In closing, we can’t rely on experts to tell us if the Phillips curve is a sham, or indeed any experts’ theory whose reputation or livelihood depends on its validity. It is up to us to make that discovery. The snake oil salesman doesn’t sell his product because he believes in it, but because his customers do.
Endnotes
¹ The “Phillips curve” didn’t quite beat the “IS curve” on this occasion, which was mentioned on 82 pages!
² Interestingly, Samuelson and Solow would have found no curving relationship had they decided to compare general price inflation and unemployment using Phillips’ original 1861 to 1957 U.K. data, rather than their new U.S. data. Arguable, if they had, the Phillips curve might never have existed outside of a few dusty journals.
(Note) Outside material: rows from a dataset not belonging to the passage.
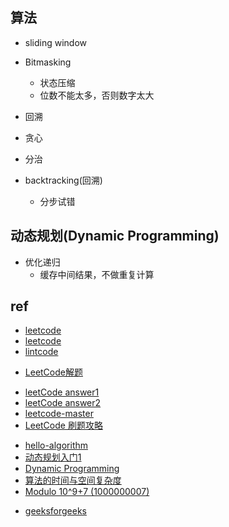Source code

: 

## 算法

+ sliding window
+ Bitmasking
    + 状态压缩
    + 位数不能太多，否则数字太大
+ 回溯
+ 贪心
+ 分治

+ backtracking(回溯)
    + 分步试错

## 动态规划(Dynamic Programming)

+ 优化递归
    + 缓存中间结果，不做重复计算


## ref
<!-- offical -->
+ [leetcode](https://leetcode.com/)
+ [leetcode](https://leetcode.cn/)
+ [lintcode](https://www.lintcode.com/)

<!-- basic -->
+ [LeetCode解题](https://siddontang.gitbooks.io/leetcode-solution/content/)

<!-- leetcode -->

+ [leetCode answer1](https://github.com/azl397985856/leetcode)
+ [leetCode answer2](https://github.com/pezy/LeetCode)
+ [leetcode-master](https://github.com/youngyangyang04/leetcode-master)
+ [LeetCode 刷题攻略](https://gitee.com/programmercarl/leetcode-master)





<!-- algorithm -->
+ [hello-algorithm](https://github.com/geekxh/hello-algorithm)
+ [动态规划入门1](https://zhuanlan.zhihu.com/p/50386212)
+ [Dynamic Programming](https://www.geeksforgeeks.org/dynamic-programming/#quick)
+ [算法的时间与空间复杂度](https://zhuanlan.zhihu.com/p/50479555)
+ [Modulo 10^9+7 (1000000007)](https://www.geeksforgeeks.org/modulo-1097-1000000007/)


<!-- interview -->
+ [geeksforgeeks](https://www.geeksforgeeks.org/)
³ I find this a funny choice of words, I end up imagining a policymaker coming to the leader of the free world and saying:
“Good evening Mr. President. Did you enjoy last year’s economy? Might we endeavour to introduce some variety this year? I may prove most beneficial to one’s election prospects. Something like an increase in inflation by 1% to push down unemployment to 5%, perhaps?”
⁴ H.A. Hayek had raised issues about to the long-run Phillips curve and expectations far earlier than Friedman and Phelps. For example, he noted “the stimulating effect of inflation will … operate only so long as it has not been foreseen; as soon as it comes to be foreseen, only its continuation at an increased rate will maintain the same degree of prosperity” in his book The Constitution of Liberty, published in 1960. The reason Friedman and Phelps became so famous for their critique was not their novel insights, but their willingness to modify the Phillips curve model, rather than a total rejection.